ACA In Wisconsin: Impact On Providers
Here and Now takes a look at the impacts of the Affordable Care Act on providers.
One concern with the Affordable Care Act, how much of a strain will it put on the already understaffed healthcare industry? The US Department of Health and Human Services just announced $55 million in grants to increase training for nurses, dentists, and preventive medicine doctors. Some say mandated insurance coverage under the law will create a tsunami of new patients. It seems fair to say that remains to be seen.
Hello, how are you today?
Good, how are you?
Good, nice to see you.
A lot of ink has gone to how patients might fare under the Affordable Care Act, but what about providers?
I think for physicians in general, there are so many unknowns about it.
Family practice doctor Melissa Stiles says the new law could stretch physicians thin.
For primary care, you know, you're probably going to see an influx of patients. So the concern will be, are there going to be enough primary care providers to deal with the influx of patients. The unknown is how many people are going to sign up. So it's this equation is yet to be played out.

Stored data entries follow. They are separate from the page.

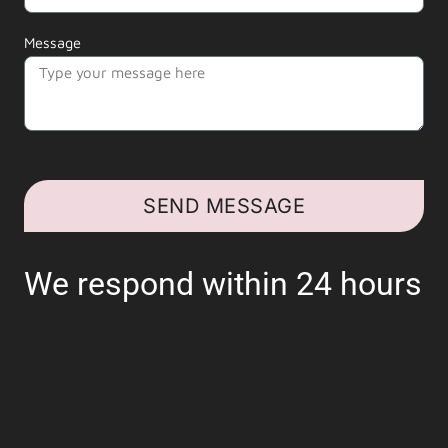
Message
SEND MESSAGE
We respond within 24 hours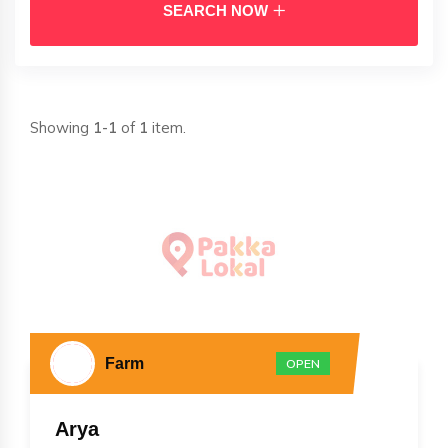
SEARCH NOW
Showing
1-1
of
1
item.
Farm
OPEN
Arya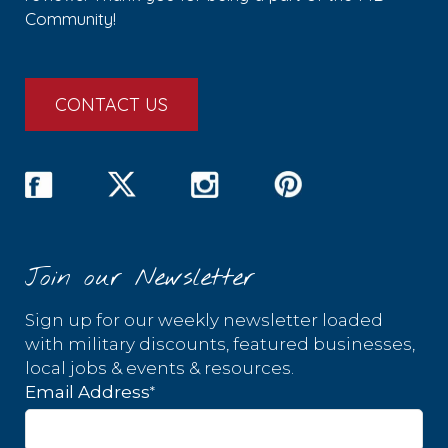
Community!
CONTACT US
Join our Newsletter
Sign up for our weekly newsletter loaded
with military discounts, featured businesses,
local jobs & events & resources.
*
Email Address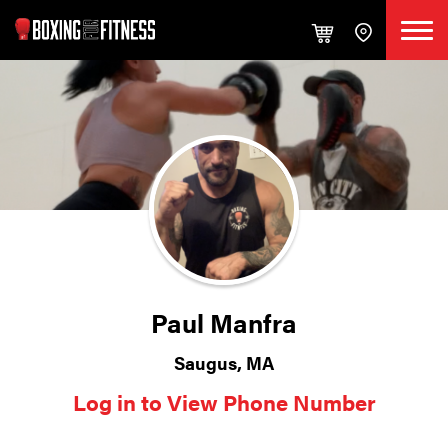
Paul Manfra
Saugus, MA
Log in to View Phone Number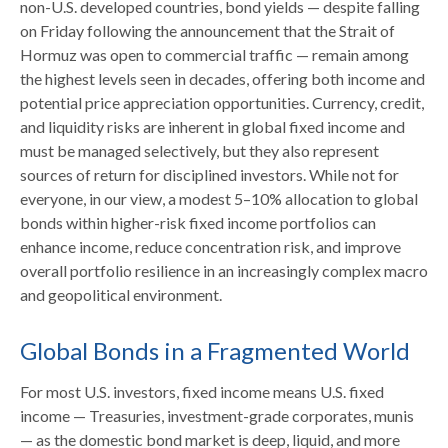
non-U.S. developed countries, bond yields — despite falling
on Friday following the announcement that the Strait of
Hormuz was open to commercial traffic — remain among
the highest levels seen in decades, offering both income and
potential price appreciation opportunities. Currency, credit,
and liquidity risks are inherent in global fixed income and
must be managed selectively, but they also represent
sources of return for disciplined investors. While not for
everyone, in our view, a modest 5–10% allocation to global
bonds within higher-risk fixed income portfolios can
enhance income, reduce concentration risk, and improve
overall portfolio resilience in an increasingly complex macro
and geopolitical environment.
Global Bonds in a Fragmented World
For most U.S. investors, fixed income means U.S. fixed
income
—
Treasuries, investment-grade corporates, munis
— as the domestic bond market is deep, liquid, and more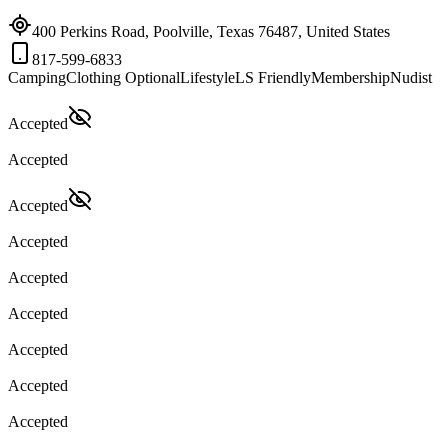
400 Perkins Road, Poolville, Texas 76487, United States
817-599-6833
Camping
Clothing Optional
Lifestyle
LS Friendly
Membership
Nudist
Accepted
Accepted
Accepted
Accepted
Accepted
Accepted
Accepted
Accepted
Accepted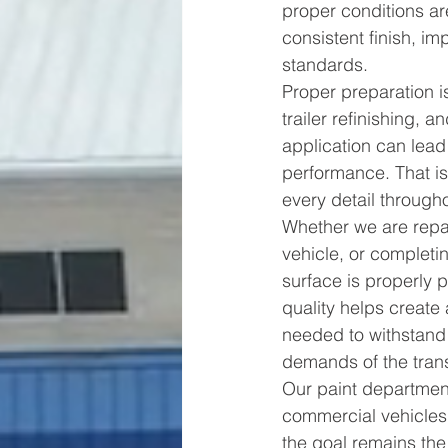
proper conditions ar
consistent finish, im
standards.
Proper preparation i
trailer refinishing, 
application can lea
performance. That is
every detail through
Whether we are repai
vehicle, or completin
surface is properly 
quality helps create
needed to withstand 
demands of the trans
Our paint department
commercial vehicles
the goal remains the 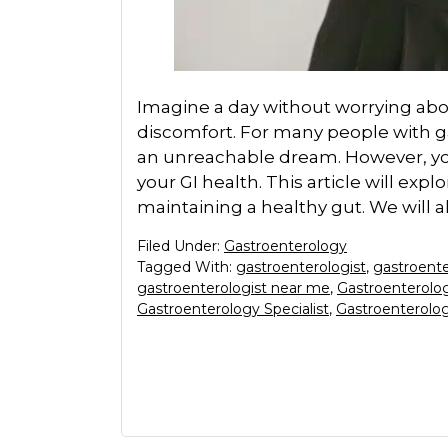
Imagine a day without worrying abou
discomfort. For many people with gas
an unreachable dream. However, your
your GI health. This article will explo
maintaining a healthy gut. We will a
Filed Under:
Gastroenterology
Tagged With:
gastroenterologist
,
gastroente
gastroenterologist near me
,
Gastroenterolog
Gastroenterology Specialist
,
Gastroenterolog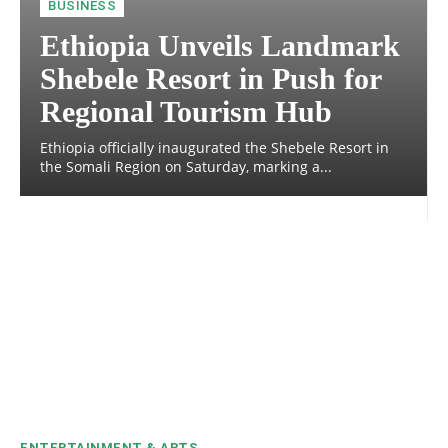
BUSINESS
Ethiopia Unveils Landmark
Shebele Resort in Push for
Regional Tourism Hub
Ethiopia officially inaugurated the Shebele Resort in
the Somali Region on Saturday, marking a...
ENTERTAINMENT & ARTS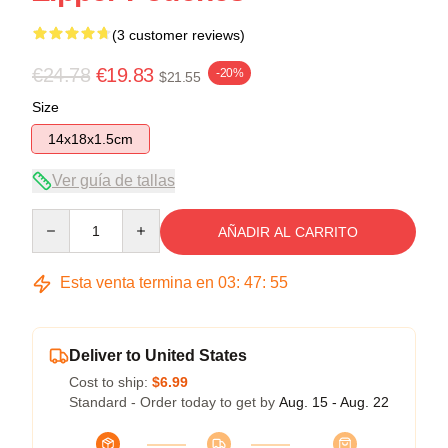
(3 customer reviews)
€24.78
€19.83
-20%
$21.55
Size
14x18x1.5cm
Ver guía de tallas
Quantity
AÑADIR AL CARRITO
Esta venta termina en
03
:
47
:
54
Deliver to United States
Cost to ship:
$6.99
Standard - Order today to get by
Aug. 15 - Aug. 22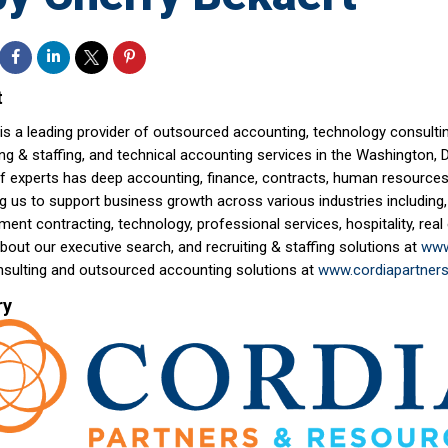
t
is a leading provider of outsourced accounting, technology consultin
ing & staffing, and technical accounting services in the Washington, 
f experts has deep accounting, finance, contracts, human resources,
g us to support business growth across various industries including,
ent contracting, technology, professional services, hospitality, rea
out our executive search, and recruiting & staffing solutions at
www
nsulting and outsourced accounting solutions at
www.cordiapartner
ry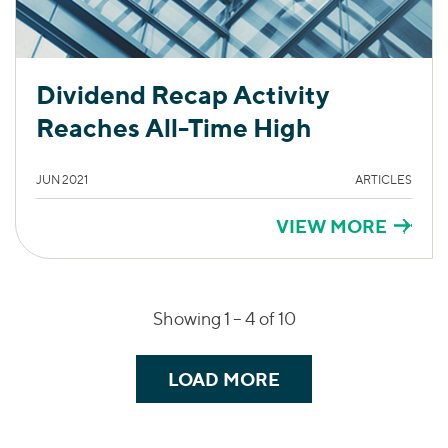
Dividend Recap Activity
Reaches All-Time High
JUN 2021
ARTICLES
VIEW MORE
Showing 1 –
4
of 10
LOAD MORE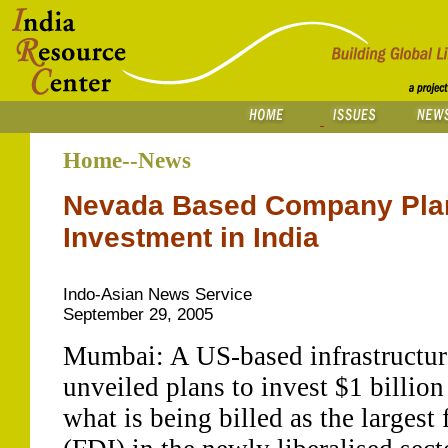
Home--News
Nevada Based Company Plan
Investment in India
Indo-Asian News Service
September 29, 2005
Mumbai: A US-based infrastructu
unveiled plans to invest $1 billion 
what is being billed as the largest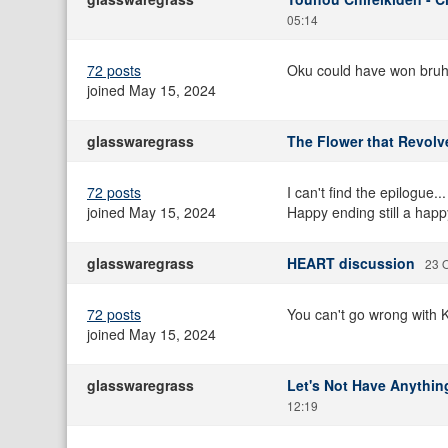
05:14
72 posts
Oku could have won bruh.
joined May 15, 2024
glasswaregrass
The Flower that Revolv
72 posts
I can't find the epilogue.
joined May 15, 2024
Happy ending still a happ
glasswaregrass
HEART discussion
23 O
72 posts
You can't go wrong with 
joined May 15, 2024
glasswaregrass
Let's Not Have Anything
12:19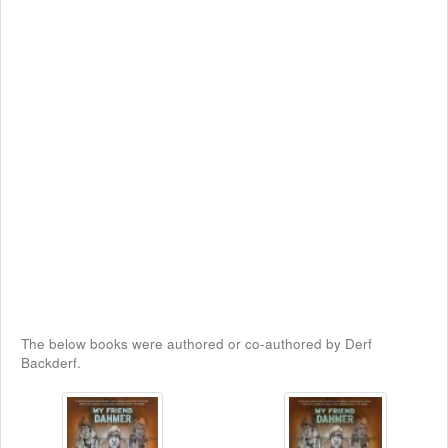
The below books were authored or co-authored by Derf
Backderf.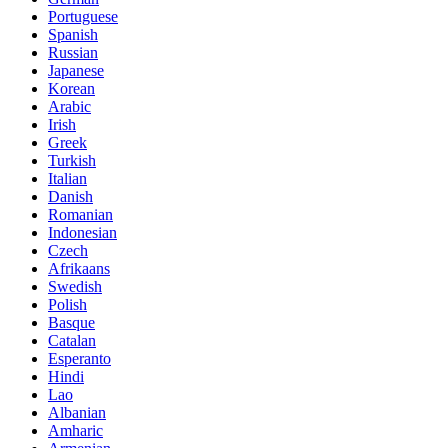
Portuguese
Spanish
Russian
Japanese
Korean
Arabic
Irish
Greek
Turkish
Italian
Danish
Romanian
Indonesian
Czech
Afrikaans
Swedish
Polish
Basque
Catalan
Esperanto
Hindi
Lao
Albanian
Amharic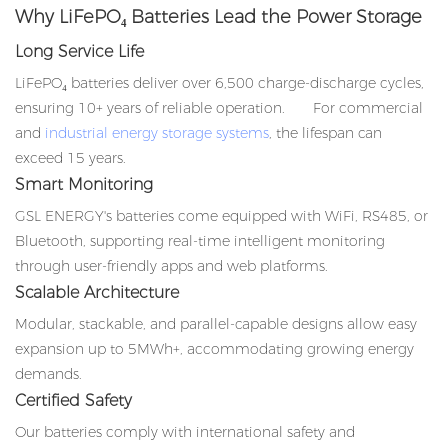
Why LiFePO₄ Batteries Lead the Power Storage
Long Service Life
LiFePO₄ batteries deliver over 6,500 charge-discharge cycles,
ensuring 10+ years of reliable operation. For commercial
and
industrial energy storage systems
, the lifespan can
exceed 15 years.
Smart Monitoring
GSL ENERGY's batteries come equipped with WiFi, RS485, or
Bluetooth, supporting real-time intelligent monitoring
through user-friendly apps and web platforms.
Scalable Architecture
Modular, stackable, and parallel-capable designs allow easy
expansion up to 5MWh+, accommodating growing energy
demands.
Certified Safety
Our batteries comply with international safety and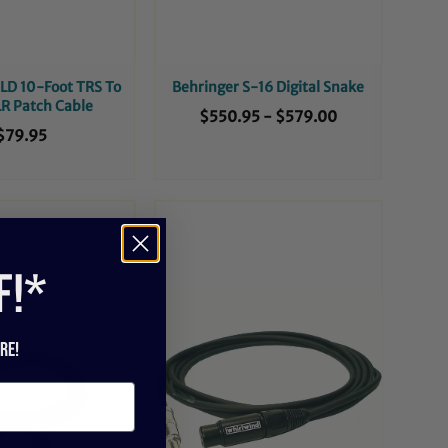
D 10-Foot TRS To
Behringer S-16 Digital Snake
R Patch Cable
$550.95
-
$579.00
$79.95
f!*
re!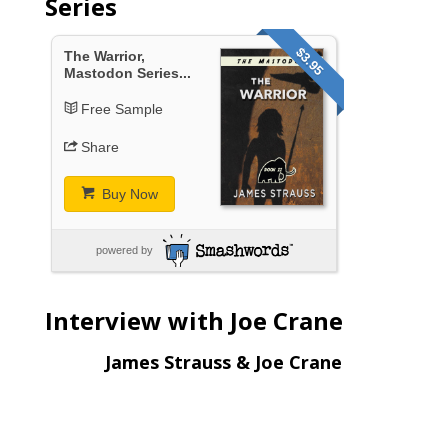
Series
$3.95
The Warrior,
Mastodon Series...
Free Sample
Share
Buy Now
powered by
Interview with Joe Crane
James Strauss & Joe Crane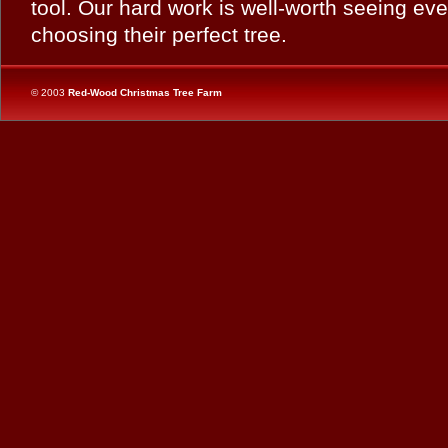
tool. Our hard work is well-worth seeing eve
choosing their perfect tree.
© 2003
Red-Wood Christmas Tree Farm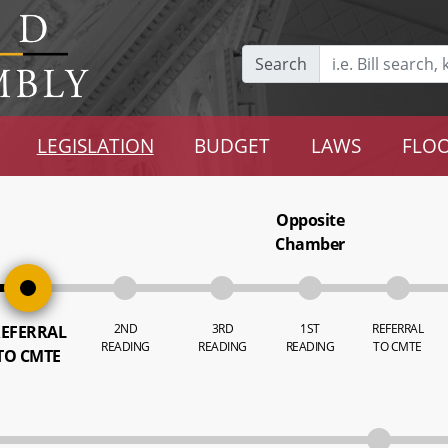
Search
LEGISLATION
BUDGET
LAWS
FLOO
Opposite
Chamber
2ND
3RD
1ST
REFERRAL
EFERRAL
READING
READING
READING
TO CMTE
TO CMTE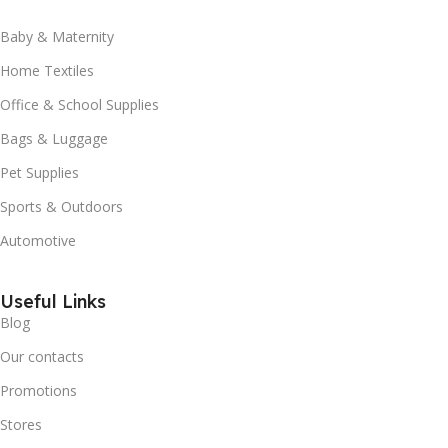
Baby & Maternity
Home Textiles
Office & School Supplies
Bags & Luggage
Pet Supplies
Sports & Outdoors
Automotive
Useful Links
Blog
Our contacts
Promotions
Stores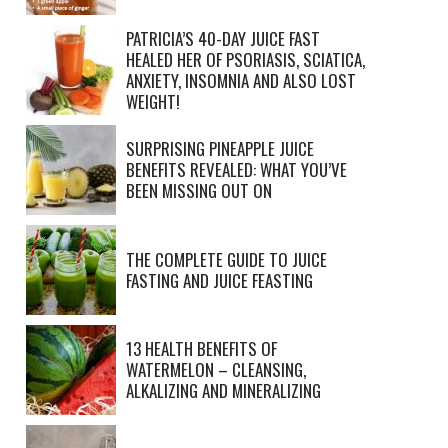
PATRICIA’S 40-DAY JUICE FAST
HEALED HER OF PSORIASIS, SCIATICA,
ANXIETY, INSOMNIA AND ALSO LOST
WEIGHT!
SURPRISING PINEAPPLE JUICE
BENEFITS REVEALED: WHAT YOU’VE
BEEN MISSING OUT ON
THE COMPLETE GUIDE TO JUICE
FASTING AND JUICE FEASTING
13 HEALTH BENEFITS OF
WATERMELON – CLEANSING,
ALKALIZING AND MINERALIZING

The equation has yet to be played out in part.
It always gives me this, "your account couldn't be created at this time."
Because of enrollment problems with the healthcare marketplace website healthcare.gov. Just how many people will be getting new insurance and new healthcare is in flux.
Which is why we are giving an additional three months for anybody in Wisconsin who is going to transition off of BadgerCare into the private exchanges, to get that done.
Even more so, because due to delays and new legislation, patients moving off the state's BadgerCare plan, for example, won't have to seek insurance through the healthcare marketplace until April instead of the original January start date.
The goal is to get as many of the folks who are losing BadgerCare onto the marketplace.
The point person on the Affordable Care Act at Gundersen Health in La Crosse is Michael Richards. What's your expectation for the influx of newly-enrolled people coming into Gundersen?
Because of the marketplace, that remains to be seen at this point. There's been a lot of glitches in the system. But we understand that those people that will need to get insurance probably have already come here, or have been in the area before, whether they've gone to the emergency room or waited too long and needed some other specialty care. So we hope that more people will get insured through the marketplace.
Because Richards says if patients have insurance, they'll come through Gundersen's doors differently. Instead of using the emergency room as their primary care physician, they'll be able to come in the front door and get preventive care, stemming off more expensive care. Gundersen is not just a medical provider. It's also an insurer, with plans in the marketplace. It had to prove to the federal government that it could handle any influx of patients.
For the qualified healthcare plans to be approved and in the marketplace, there needed to be a demonstration of capacity. In Wisconsin, you know, we are blessed with a fabulous medical community of providers, and we have seen now through the marketplace that they were eager to respond to this new market and have made their plans available.
As for that community of providers, we wondered about the most essential question, how will the healthcare law affect how doctors are able to care for their patients?
I don't myself see a lot of changes. I know there have been concerns among physicians about increasing bureaucracy, but we already deal with that. This doesn't really change the underlying structure of how we deliver healthcare.
Dr. Stiles says she does have concerns about the Affordable Care Act, including the fact that it won't cover everyone. There will still be uninsured, and whether it will actually reduce healthcare costs.